Retrouver Gabriel Yared par Xavier Dolan

Derrière tout grand compositeur se cache apparemment une eau de toilette attendant son voleur. Nous l’allons montrer tout à l’heure… À l’époque où il avait composé la musique de Tom à la ferme, Gabriel Yared travaillait depuis Paris, tandis que de l’autre côté de l’océan, je jouais dans un film et entamais l’écriture de Mommy. L’expérience fut déterminante, mais entièrement virtuelle ; jamais je n’eus l’occasion de le rencontrer en personne durant cette collaboration. L’aventure de Juste la fin du monde, nous le savions, devait être plus… physique.


Quelques semaines avant le tournage, j’envoyai à Gabriel une pièce instrumentale en guise de référence, histoire de donner le ton. Il m’envoya en retour une valse bouleversante qui me toucha droit au coeur. Lorsque je l’entendis, je sus tout de suite qu’elle serait destinée à la crise finale du film ; toute l’incompréhension, toute l’impuissance des gens sans écoute qui ne voient rien venir et s’effondrent lorsque le sol se dérobe sous leurs pieds… J’entendais déjà les bégaiements confus de la mère : “Mais on prend tout de même le temps de se dire au revoir?”


En décembre dernier, j’invitai Gabriel à me rejoindre à Los Angeles, où je terminais le montage du film. J’avais besoin de changer d’air. Onze jours pour livrer le film fini, dont il manquait de grands épisodes - la fin, notamment. Gabriel ne vint que six jours. La production trouva une maison charmante où l’on installa la table de montage dans la cuisine, et Gabriel et son assistant David au fond de la maison, dans la chambre d’enfant, avec leur clavier, leurs moniteurs et tout le bataclan. Je faisais la navette entre les deux pièces, découvrant à tour ce que Gabriel venait de composer, et lui livrant la cuvée quotidienne des nouvelles scènes à habiller. Ce fut un des moments les plus extravagants de toute la vie du film.

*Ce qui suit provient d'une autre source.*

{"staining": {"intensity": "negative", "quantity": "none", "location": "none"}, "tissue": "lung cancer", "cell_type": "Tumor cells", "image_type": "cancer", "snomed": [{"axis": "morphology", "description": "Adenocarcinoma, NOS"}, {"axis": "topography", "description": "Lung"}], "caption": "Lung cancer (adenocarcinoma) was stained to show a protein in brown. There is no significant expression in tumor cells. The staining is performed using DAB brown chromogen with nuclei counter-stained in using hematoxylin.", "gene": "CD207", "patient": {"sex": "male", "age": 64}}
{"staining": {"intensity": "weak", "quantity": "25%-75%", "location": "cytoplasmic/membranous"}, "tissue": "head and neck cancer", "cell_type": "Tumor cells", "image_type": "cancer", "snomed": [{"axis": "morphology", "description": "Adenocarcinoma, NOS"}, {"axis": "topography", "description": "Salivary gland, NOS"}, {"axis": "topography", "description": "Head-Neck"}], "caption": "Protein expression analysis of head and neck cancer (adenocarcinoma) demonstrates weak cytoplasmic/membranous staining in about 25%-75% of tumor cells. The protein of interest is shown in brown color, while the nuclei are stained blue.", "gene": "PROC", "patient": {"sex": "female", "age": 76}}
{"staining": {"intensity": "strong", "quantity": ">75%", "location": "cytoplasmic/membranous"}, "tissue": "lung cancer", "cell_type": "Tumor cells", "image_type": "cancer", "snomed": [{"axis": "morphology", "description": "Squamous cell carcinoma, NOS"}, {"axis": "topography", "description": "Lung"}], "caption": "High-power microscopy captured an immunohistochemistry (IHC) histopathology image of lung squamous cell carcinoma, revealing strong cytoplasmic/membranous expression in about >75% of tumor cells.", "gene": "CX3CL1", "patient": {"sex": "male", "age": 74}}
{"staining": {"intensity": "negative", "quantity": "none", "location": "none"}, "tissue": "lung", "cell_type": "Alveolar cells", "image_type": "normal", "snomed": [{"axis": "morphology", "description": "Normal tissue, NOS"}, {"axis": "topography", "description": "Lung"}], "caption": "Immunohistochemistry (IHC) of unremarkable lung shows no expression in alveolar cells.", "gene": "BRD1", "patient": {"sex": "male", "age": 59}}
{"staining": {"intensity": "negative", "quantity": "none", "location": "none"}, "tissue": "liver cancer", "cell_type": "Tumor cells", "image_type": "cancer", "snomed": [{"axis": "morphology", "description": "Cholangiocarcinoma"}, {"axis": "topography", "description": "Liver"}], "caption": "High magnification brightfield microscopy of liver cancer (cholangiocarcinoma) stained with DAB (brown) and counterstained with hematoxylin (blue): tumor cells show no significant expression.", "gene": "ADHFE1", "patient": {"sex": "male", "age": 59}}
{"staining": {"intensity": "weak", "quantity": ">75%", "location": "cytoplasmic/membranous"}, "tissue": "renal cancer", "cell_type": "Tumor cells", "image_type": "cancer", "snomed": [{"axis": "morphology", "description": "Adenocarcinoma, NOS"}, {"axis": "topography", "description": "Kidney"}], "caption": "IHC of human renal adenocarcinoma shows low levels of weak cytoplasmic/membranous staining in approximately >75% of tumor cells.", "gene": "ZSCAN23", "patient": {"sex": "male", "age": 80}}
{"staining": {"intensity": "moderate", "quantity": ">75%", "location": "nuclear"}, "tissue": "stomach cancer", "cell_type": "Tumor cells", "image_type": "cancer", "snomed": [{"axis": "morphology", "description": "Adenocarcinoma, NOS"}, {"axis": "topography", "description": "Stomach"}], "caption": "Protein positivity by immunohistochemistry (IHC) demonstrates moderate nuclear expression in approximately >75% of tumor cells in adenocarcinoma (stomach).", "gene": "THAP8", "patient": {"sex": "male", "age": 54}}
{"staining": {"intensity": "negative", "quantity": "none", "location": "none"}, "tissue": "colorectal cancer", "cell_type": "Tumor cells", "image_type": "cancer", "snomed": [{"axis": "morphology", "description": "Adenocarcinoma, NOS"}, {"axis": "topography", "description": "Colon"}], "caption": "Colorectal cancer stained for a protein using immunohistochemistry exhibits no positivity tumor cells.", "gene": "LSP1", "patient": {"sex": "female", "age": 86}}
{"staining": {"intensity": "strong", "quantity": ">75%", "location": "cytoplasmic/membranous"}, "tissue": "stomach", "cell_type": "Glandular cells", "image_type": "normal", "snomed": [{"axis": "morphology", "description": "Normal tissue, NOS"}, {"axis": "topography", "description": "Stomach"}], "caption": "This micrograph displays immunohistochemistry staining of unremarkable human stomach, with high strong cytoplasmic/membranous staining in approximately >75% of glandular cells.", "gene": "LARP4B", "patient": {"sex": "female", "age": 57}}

Nous passions de longues heures à parler, crier, s’émouvoir, s’exciter, ou stagner, bien sûr. Nous mangions toujours les mêmes pâtes bolognese d’un petit restaurant près de la Paramount, prenions de grandes marches dans Larchmont, jouions au Scrabble dans le salon. Mais nous avions sans le savoir loué la maison de Robert Schwartzman, le chanteur du band Rooney (I’m Shakin’) - mais d’abord et avant tout, dans mon coeur, Michael du Journal d’une princesse. Robert était lui-même, à notre insu, reclus dans la cabane du jardinier, dans la cour arrière de la maison qu’il nous prêtait. Il avait transformé ce grand débarras en studio de montage et de musique luxuriant, alors que nous avions transformé sa maison en studio de postproduction de fortune.


Six jours plus tard, Gabriel repartit avec sous son bras 45 minutes de musique. Mais l’histoire démontre qu’il ne s’agit pas du véritable point culminant de ce séjour. En effet, Robert et moi n’avions pu nous empêcher de remarquer l’enivrant parfum de Gabriel, et de lui demander de quoi il s’agissait. Égoïste de Chanel, naturellement. Impatient de s’approprier cette odeur, Robert commanda un flacon de 100ml qui arriva incontinent par la poste, dans une boîte blanche impeccablement enrubannée de soie rouge. Il piqua à Gabriel son odeur. Et moi, un soir, tard, saoul avec mon ami, je piquai à Robert Égoïste.


Évidemment, Gabriel ne sait rien de cette histoire.